Die katholische Kirche in Deutschland müsse sich Gedanken machen, wie sie mit dem Kölner Erzbischof, Kardinal Rainer Maria Woelki, verfahren wolle, so Gohl weiter. "Hier wird das Vertrauen in beide Kirchen zerstört." Ihm persönlich stehe es zwar nicht zu, Woelki etwas vorzuschreiben. "Aber wenn man derartig Vertrauen verloren hat, sollte man die Konsequenzen ziehen, um weiteren Vertrauensverlust der Kirche zu verhindern", erklärte der Landesbischof.

Ähnlich wie Gohl hatte sich Anfang der Woche bereits der Präses der Evangelischen Kirche im Rheinland, Thorsten Latzel, geäußert. Latzel sagte der "Rheinischen Post" mit Blick auf die Situation in Köln, die Kirche benötige "wieder Vertrauen der Menschen in unsere Institutionen und die handelnden Personen". Es sei aber nicht Aufgabe der evangelischen Kirche, die Fragen der katholischen Seite zu lösen. Zudem verteidigte er die Entscheidung, in diesem Jahr keinen gemeinsamen Adventsgottesdienst mit dem Erzbistum Köln auszurichten. Er wäre "nicht mehr als Gottesdienst wahrgenommen, sondern von der politischen Wahrnehmung von außen überlagert worden".

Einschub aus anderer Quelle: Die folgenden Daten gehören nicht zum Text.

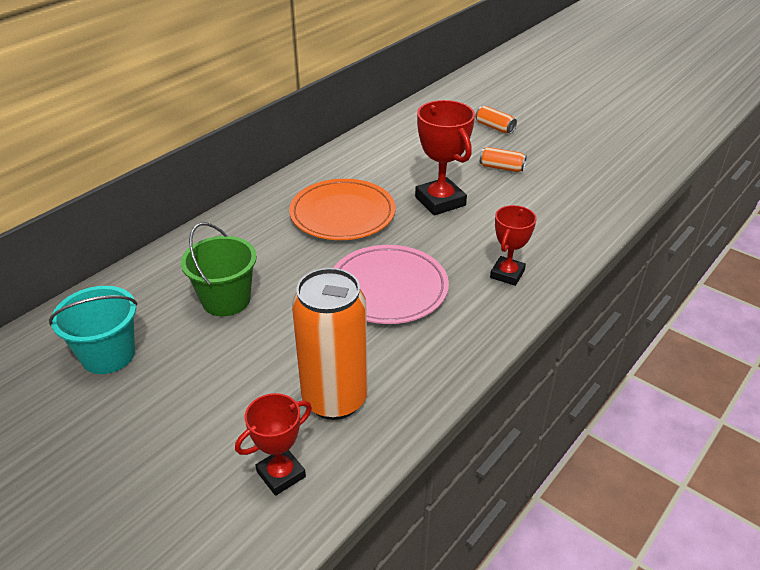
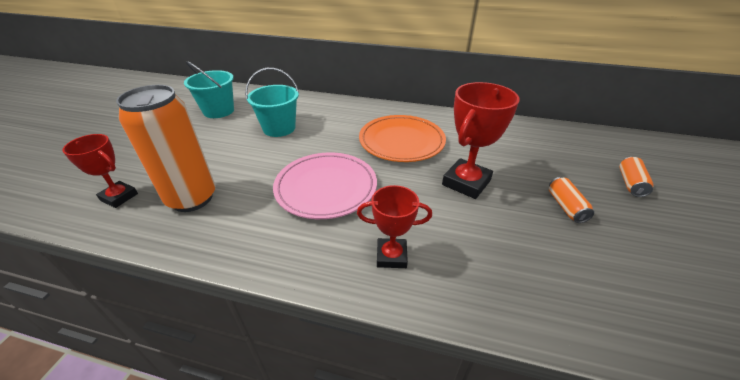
camera: 65 degrees right, 0 degrees up
green bucket [181,223,257,316] -> turquoise bucket [245,68,299,137]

Gohl will sich nicht an Tempolimit halten

Weiter betonte Gohl, dass er das Tempolimit der Evangelischen Kirche in Deutschland (EKD) von 100 Kilometern in der Stunde auf Autobahnen für falsch halte. "Diese Selbstverpflichtung war nicht sinnvoll", sagte der Landesbischof. Solche Vorschriften seien auch nicht die Aufgabe der Kirche, erklärte er mit Blick auf den Beschluss der jüngsten EKD-Synode, der für Kirchenmitarbeiter auf dienstlichen Fahrten gelten soll. Auf die Frage, ob er sich selbst an Tempo 100 hält, antwortete Gohl: "Nein." Die Synode hatte bei ihrer Tagung Anfang November ein freiwilliges Tempolimit als Beitrag zum Klimaschutz beschlossen. "Die Kirche darf nicht in erster Linie als Moralinstitution wahrgenommen werden, die bevormundet. Da reagieren die Menschen zunehmend allergisch", unterstrich der Landesbischof.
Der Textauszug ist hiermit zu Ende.